— Provided records —
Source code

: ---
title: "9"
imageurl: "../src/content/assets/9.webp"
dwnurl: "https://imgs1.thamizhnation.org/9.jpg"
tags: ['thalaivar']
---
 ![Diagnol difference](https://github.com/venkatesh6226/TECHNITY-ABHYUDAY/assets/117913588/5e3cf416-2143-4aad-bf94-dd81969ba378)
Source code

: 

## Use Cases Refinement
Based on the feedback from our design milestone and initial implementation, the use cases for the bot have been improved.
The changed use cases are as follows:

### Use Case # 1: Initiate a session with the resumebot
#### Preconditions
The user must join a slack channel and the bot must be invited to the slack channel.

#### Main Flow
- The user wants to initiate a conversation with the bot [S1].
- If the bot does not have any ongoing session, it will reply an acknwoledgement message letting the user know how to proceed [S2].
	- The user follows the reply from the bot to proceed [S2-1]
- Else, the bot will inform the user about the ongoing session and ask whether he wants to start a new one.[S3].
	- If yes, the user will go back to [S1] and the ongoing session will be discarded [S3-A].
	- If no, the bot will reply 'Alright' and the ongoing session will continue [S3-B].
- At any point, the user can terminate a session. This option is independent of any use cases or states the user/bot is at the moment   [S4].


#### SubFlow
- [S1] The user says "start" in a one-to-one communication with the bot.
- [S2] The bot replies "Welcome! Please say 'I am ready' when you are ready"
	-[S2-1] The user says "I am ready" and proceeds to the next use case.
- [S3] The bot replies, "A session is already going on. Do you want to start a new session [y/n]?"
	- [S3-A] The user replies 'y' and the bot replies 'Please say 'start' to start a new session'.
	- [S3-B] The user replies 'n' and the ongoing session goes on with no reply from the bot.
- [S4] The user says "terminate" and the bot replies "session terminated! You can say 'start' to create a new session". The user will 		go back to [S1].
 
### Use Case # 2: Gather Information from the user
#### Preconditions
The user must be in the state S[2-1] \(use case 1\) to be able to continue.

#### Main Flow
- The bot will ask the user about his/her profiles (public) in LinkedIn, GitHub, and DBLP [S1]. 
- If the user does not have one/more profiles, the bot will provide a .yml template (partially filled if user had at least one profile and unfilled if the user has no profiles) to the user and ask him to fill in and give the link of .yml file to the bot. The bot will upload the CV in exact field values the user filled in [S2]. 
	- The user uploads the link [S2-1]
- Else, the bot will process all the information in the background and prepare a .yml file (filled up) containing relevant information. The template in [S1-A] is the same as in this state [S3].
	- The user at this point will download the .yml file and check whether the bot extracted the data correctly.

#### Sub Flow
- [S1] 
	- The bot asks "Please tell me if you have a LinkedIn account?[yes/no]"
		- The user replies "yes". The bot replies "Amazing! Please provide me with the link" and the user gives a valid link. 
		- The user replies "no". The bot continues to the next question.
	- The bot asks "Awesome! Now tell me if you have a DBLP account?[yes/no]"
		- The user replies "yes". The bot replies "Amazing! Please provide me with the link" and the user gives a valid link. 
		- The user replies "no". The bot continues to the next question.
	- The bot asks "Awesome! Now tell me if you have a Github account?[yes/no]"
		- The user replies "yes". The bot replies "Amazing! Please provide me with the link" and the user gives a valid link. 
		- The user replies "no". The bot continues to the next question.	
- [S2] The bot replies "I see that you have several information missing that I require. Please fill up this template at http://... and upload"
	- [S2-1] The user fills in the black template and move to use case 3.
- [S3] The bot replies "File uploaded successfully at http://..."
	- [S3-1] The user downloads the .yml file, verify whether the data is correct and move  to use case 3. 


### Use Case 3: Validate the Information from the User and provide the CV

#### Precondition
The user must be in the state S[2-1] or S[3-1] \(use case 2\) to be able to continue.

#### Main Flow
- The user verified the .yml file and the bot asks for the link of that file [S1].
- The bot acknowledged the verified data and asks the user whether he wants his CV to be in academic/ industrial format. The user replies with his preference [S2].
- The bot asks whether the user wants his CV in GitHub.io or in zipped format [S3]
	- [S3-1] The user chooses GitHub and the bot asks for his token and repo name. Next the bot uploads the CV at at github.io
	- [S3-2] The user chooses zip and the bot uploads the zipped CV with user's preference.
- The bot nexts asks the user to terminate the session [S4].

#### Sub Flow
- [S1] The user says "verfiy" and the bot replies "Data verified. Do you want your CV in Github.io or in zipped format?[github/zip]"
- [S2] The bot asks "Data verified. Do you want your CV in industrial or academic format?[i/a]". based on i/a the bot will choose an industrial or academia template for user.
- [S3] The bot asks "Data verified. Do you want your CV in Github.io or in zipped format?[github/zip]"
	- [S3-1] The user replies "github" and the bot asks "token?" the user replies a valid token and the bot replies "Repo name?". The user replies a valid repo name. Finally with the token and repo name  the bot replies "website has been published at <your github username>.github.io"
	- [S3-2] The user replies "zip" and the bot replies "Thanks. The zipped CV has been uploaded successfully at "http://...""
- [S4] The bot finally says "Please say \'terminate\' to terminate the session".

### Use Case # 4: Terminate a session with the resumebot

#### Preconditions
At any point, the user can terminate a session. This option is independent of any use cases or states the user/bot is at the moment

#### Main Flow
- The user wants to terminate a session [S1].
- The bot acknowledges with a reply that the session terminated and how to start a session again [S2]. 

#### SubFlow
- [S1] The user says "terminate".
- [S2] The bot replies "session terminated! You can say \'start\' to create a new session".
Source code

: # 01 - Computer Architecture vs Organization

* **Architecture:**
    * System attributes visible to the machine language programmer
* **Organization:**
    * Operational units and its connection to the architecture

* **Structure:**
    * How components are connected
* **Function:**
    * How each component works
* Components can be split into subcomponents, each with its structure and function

— What you are asked to do —
Repeat every line of the listing without a single difference.

— Answer —
Source code

: ---
title: "9"
imageurl: "../src/content/assets/9.webp"
dwnurl: "https://imgs1.thamizhnation.org/9.jpg"
tags: ['thalaivar']
---
 ![Diagnol difference](https://github.com/venkatesh6226/TECHNITY-ABHYUDAY/assets/117913588/5e3cf416-2143-4aad-bf94-dd81969ba378)
Source code

: 

## Use Cases Refinement
Based on the feedback from our design milestone and initial implementation, the use cases for the bot have been improved.
The changed use cases are as follows:

### Use Case # 1: Initiate a session with the resumebot
#### Preconditions
The user must join a slack channel and the bot must be invited to the slack channel.

#### Main Flow
- The user wants to initiate a conversation with the bot [S1].
- If the bot does not have any ongoing session, it will reply an acknwoledgement message letting the user know how to proceed [S2].
	- The user follows the reply from the bot to proceed [S2-1]
- Else, the bot will inform the user about the ongoing session and ask whether he wants to start a new one.[S3].
	- If yes, the user will go back to [S1] and the ongoing session will be discarded [S3-A].
	- If no, the bot will reply 'Alright' and the ongoing session will continue [S3-B].
- At any point, the user can terminate a session. This option is independent of any use cases or states the user/bot is at the moment   [S4].


#### SubFlow
- [S1] The user says "start" in a one-to-one communication with the bot.
- [S2] The bot replies "Welcome! Please say 'I am ready' when you are ready"
	-[S2-1] The user says "I am ready" and proceeds to the next use case.
- [S3] The bot replies, "A session is already going on. Do you want to start a new session [y/n]?"
	- [S3-A] The user replies 'y' and the bot replies 'Please say 'start' to start a new session'.
	- [S3-B] The user replies 'n' and the ongoing session goes on with no reply from the bot.
- [S4] The user says "terminate" and the bot replies "session terminated! You can say 'start' to create a new session". The user will 		go back to [S1].
 
### Use Case # 2: Gather Information from the user
#### Preconditions
The user must be in the state S[2-1] \(use case 1\) to be able to continue.

#### Main Flow
- The bot will ask the user about his/her profiles (public) in LinkedIn, GitHub, and DBLP [S1]. 
- If the user does not have one/more profiles, the bot will provide a .yml template (partially filled if user had at least one profile and unfilled if the user has no profiles) to the user and ask him to fill in and give the link of .yml file to the bot. The bot will upload the CV in exact field values the user filled in [S2]. 
	- The user uploads the link [S2-1]
- Else, the bot will process all the information in the background and prepare a .yml file (filled up) containing relevant information. The template in [S1-A] is the same as in this state [S3].
	- The user at this point will download the .yml file and check whether the bot extracted the data correctly.

#### Sub Flow
- [S1] 
	- The bot asks "Please tell me if you have a LinkedIn account?[yes/no]"
		- The user replies "yes". The bot replies "Amazing! Please provide me with the link" and the user gives a valid link. 
		- The user replies "no". The bot continues to the next question.
	- The bot asks "Awesome! Now tell me if you have a DBLP account?[yes/no]"
		- The user replies "yes". The bot replies "Amazing! Please provide me with the link" and the user gives a valid link. 
		- The user replies "no". The bot continues to the next question.
	- The bot asks "Awesome! Now tell me if you have a Github account?[yes/no]"
		- The user replies "yes". The bot replies "Amazing! Please provide me with the link" and the user gives a valid link. 
		- The user replies "no". The bot continues to the next question.	
- [S2] The bot replies "I see that you have several information missing that I require. Please fill up this template at http://... and upload"
	- [S2-1] The user fills in the black template and move to use case 3.
- [S3] The bot replies "File uploaded successfully at http://..."
	- [S3-1] The user downloads the .yml file, verify whether the data is correct and move  to use case 3. 


### Use Case 3: Validate the Information from the User and provide the CV

#### Precondition
The user must be in the state S[2-1] or S[3-1] \(use case 2\) to be able to continue.

#### Main Flow
- The user verified the .yml file and the bot asks for the link of that file [S1].
- The bot acknowledged the verified data and asks the user whether he wants his CV to be in academic/ industrial format. The user replies with his preference [S2].
- The bot asks whether the user wants his CV in GitHub.io or in zipped format [S3]
	- [S3-1] The user chooses GitHub and the bot asks for his token and repo name. Next the bot uploads the CV at at github.io
	- [S3-2] The user chooses zip and the bot uploads the zipped CV with user's preference.
- The bot nexts asks the user to terminate the session [S4].

#### Sub Flow
- [S1] The user says "verfiy" and the bot replies "Data verified. Do you want your CV in Github.io or in zipped format?[github/zip]"
- [S2] The bot asks "Data verified. Do you want your CV in industrial or academic format?[i/a]". based on i/a the bot will choose an industrial or academia template for user.
- [S3] The bot asks "Data verified. Do you want your CV in Github.io or in zipped format?[github/zip]"
	- [S3-1] The user replies "github" and the bot asks "token?" the user replies a valid token and the bot replies "Repo name?". The user replies a valid repo name. Finally with the token and repo name  the bot replies "website has been published at <your github username>.github.io"
	- [S3-2] The user replies "zip" and the bot replies "Thanks. The zipped CV has been uploaded successfully at "http://...""
- [S4] The bot finally says "Please say \'terminate\' to terminate the session".

### Use Case # 4: Terminate a session with the resumebot

#### Preconditions
At any point, the user can terminate a session. This option is independent of any use cases or states the user/bot is at the moment

#### Main Flow
- The user wants to terminate a session [S1].
- The bot acknowledges with a reply that the session terminated and how to start a session again [S2]. 

#### SubFlow
- [S1] The user says "terminate".
- [S2] The bot replies "session terminated! You can say \'start\' to create a new session".
Source code

: # 01 - Computer Architecture vs Organization

* **Architecture:**
    * System attributes visible to the machine language programmer
* **Organization:**
    * Operational units and its connection to the architecture

* **Structure:**
    * How components are connected
* **Function:**
    * How each component works
* Components can be split into subcomponents, each with its structure and function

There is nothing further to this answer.